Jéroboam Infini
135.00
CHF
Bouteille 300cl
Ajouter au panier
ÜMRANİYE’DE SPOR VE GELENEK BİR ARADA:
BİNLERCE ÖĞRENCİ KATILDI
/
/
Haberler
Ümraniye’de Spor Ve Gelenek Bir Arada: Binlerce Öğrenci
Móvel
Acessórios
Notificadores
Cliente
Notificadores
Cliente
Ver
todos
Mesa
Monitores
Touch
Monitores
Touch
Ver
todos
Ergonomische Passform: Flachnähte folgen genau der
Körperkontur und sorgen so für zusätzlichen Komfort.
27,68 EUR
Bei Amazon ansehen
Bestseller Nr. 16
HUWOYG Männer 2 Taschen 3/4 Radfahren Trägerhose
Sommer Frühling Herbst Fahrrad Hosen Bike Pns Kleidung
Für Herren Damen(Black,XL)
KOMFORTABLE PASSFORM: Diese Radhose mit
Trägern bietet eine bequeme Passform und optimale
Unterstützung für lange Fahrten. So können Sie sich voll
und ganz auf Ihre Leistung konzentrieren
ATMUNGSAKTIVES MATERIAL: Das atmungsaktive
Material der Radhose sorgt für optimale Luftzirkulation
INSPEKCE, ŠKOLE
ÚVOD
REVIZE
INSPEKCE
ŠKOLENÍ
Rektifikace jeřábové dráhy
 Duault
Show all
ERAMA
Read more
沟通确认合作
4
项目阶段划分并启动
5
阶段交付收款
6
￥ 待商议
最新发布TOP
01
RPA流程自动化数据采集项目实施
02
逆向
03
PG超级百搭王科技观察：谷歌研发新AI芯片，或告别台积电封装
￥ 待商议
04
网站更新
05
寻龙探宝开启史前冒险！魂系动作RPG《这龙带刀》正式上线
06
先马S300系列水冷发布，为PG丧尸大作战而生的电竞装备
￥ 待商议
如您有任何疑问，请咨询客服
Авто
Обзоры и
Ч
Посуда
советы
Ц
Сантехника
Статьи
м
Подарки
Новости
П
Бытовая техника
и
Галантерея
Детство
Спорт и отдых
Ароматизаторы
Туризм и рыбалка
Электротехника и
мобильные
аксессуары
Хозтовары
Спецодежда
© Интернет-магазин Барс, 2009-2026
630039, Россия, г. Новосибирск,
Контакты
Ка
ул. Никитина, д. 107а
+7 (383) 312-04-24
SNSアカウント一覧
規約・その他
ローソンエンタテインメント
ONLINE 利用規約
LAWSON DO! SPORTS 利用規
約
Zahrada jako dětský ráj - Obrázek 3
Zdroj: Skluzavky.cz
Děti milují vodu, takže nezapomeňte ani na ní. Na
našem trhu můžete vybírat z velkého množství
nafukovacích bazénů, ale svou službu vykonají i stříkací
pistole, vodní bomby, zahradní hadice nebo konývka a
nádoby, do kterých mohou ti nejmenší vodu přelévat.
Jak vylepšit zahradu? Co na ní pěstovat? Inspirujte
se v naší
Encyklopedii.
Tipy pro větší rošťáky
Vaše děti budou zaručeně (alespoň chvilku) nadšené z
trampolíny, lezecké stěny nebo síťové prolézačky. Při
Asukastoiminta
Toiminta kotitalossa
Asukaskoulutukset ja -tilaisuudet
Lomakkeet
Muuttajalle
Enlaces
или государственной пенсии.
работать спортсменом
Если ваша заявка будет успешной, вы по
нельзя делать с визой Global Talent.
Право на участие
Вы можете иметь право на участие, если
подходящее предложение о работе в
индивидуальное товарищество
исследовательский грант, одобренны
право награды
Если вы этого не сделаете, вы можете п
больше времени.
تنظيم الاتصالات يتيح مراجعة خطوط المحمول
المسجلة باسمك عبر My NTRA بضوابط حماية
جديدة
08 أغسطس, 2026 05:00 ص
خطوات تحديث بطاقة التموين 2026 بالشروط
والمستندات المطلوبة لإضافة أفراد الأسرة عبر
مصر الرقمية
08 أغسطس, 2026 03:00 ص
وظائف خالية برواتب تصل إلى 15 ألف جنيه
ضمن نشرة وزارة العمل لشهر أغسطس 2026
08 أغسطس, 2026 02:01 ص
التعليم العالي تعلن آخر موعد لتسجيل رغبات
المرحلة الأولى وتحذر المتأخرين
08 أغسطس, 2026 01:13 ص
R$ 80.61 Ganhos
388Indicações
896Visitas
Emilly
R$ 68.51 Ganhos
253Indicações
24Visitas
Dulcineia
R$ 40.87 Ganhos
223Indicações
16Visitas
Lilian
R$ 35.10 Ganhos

****

EXERCISE OBJECTIVE>
Copy out every line of text in the records, character for character and in the same order.

EXERCISE RESULT>
Jéroboam Infini
135.00
CHF
Bouteille 300cl
Ajouter au panier
ÜMRANİYE’DE SPOR VE GELENEK BİR ARADA:
BİNLERCE ÖĞRENCİ KATILDI
/
/
Haberler
Ümraniye’de Spor Ve Gelenek Bir Arada: Binlerce Öğrenci
Móvel
Acessórios
Notificadores
Cliente
Notificadores
Cliente
Ver
todos
Mesa
Monitores
Touch
Monitores
Touch
Ver
todos
Ergonomische Passform: Flachnähte folgen genau der
Körperkontur und sorgen so für zusätzlichen Komfort.
27,68 EUR
Bei Amazon ansehen
Bestseller Nr. 16
HUWOYG Männer 2 Taschen 3/4 Radfahren Trägerhose
Sommer Frühling Herbst Fahrrad Hosen Bike Pns Kleidung
Für Herren Damen(Black,XL)
KOMFORTABLE PASSFORM: Diese Radhose mit
Trägern bietet eine bequeme Passform und optimale
Unterstützung für lange Fahrten. So können Sie sich voll
und ganz auf Ihre Leistung konzentrieren
ATMUNGSAKTIVES MATERIAL: Das atmungsaktive
Material der Radhose sorgt für optimale Luftzirkulation
INSPEKCE, ŠKOLE
ÚVOD
REVIZE
INSPEKCE
ŠKOLENÍ
Rektifikace jeřábové dráhy
 Duault
Show all
ERAMA
Read more
沟通确认合作
4
项目阶段划分并启动
5
阶段交付收款
6
￥ 待商议
最新发布TOP
01
RPA流程自动化数据采集项目实施
02
逆向
03
PG超级百搭王科技观察：谷歌研发新AI芯片，或告别台积电封装
￥ 待商议
04
网站更新
05
寻龙探宝开启史前冒险！魂系动作RPG《这龙带刀》正式上线
06
先马S300系列水冷发布，为PG丧尸大作战而生的电竞装备
￥ 待商议
如您有任何疑问，请咨询客服
Авто
Обзоры и
Ч
Посуда
советы
Ц
Сантехника
Статьи
м
Подарки
Новости
П
Бытовая техника
и
Галантерея
Детство
Спорт и отдых
Ароматизаторы
Туризм и рыбалка
Электротехника и
мобильные
аксессуары
Хозтовары
Спецодежда
© Интернет-магазин Барс, 2009-2026
630039, Россия, г. Новосибирск,
Контакты
Ка
ул. Никитина, д. 107а
+7 (383) 312-04-24
SNSアカウント一覧
規約・その他
ローソンエンタテインメント
ONLINE 利用規約
LAWSON DO! SPORTS 利用規
約
Zahrada jako dětský ráj - Obrázek 3
Zdroj: Skluzavky.cz
Děti milují vodu, takže nezapomeňte ani na ní. Na
našem trhu můžete vybírat z velkého množství
nafukovacích bazénů, ale svou službu vykonají i stříkací
pistole, vodní bomby, zahradní hadice nebo konývka a
nádoby, do kterých mohou ti nejmenší vodu přelévat.
Jak vylepšit zahradu? Co na ní pěstovat? Inspirujte
se v naší
Encyklopedii.
Tipy pro větší rošťáky
Vaše děti budou zaručeně (alespoň chvilku) nadšené z
trampolíny, lezecké stěny nebo síťové prolézačky. Při
Asukastoiminta
Toiminta kotitalossa
Asukaskoulutukset ja -tilaisuudet
Lomakkeet
Muuttajalle
Enlaces
или государственной пенсии.
работать спортсменом
Если ваша заявка будет успешной, вы по
нельзя делать с визой Global Talent.
Право на участие
Вы можете иметь право на участие, если
подходящее предложение о работе в
индивидуальное товарищество
исследовательский грант, одобренны
право награды
Если вы этого не сделаете, вы можете п
больше времени.
تنظيم الاتصالات يتيح مراجعة خطوط المحمول
المسجلة باسمك عبر My NTRA بضوابط حماية
جديدة
08 أغسطس, 2026 05:00 ص
خطوات تحديث بطاقة التموين 2026 بالشروط
والمستندات المطلوبة لإضافة أفراد الأسرة عبر
مصر الرقمية
08 أغسطس, 2026 03:00 ص
وظائف خالية برواتب تصل إلى 15 ألف جنيه
ضمن نشرة وزارة العمل لشهر أغسطس 2026
08 أغسطس, 2026 02:01 ص
التعليم العالي تعلن آخر موعد لتسجيل رغبات
المرحلة الأولى وتحذر المتأخرين
08 أغسطس, 2026 01:13 ص
R$ 80.61 Ganhos
388Indicações
896Visitas
Emilly
R$ 68.51 Ganhos
253Indicações
24Visitas
Dulcineia
R$ 40.87 Ganhos
223Indicações
16Visitas
Lilian
R$ 35.10 Ganhos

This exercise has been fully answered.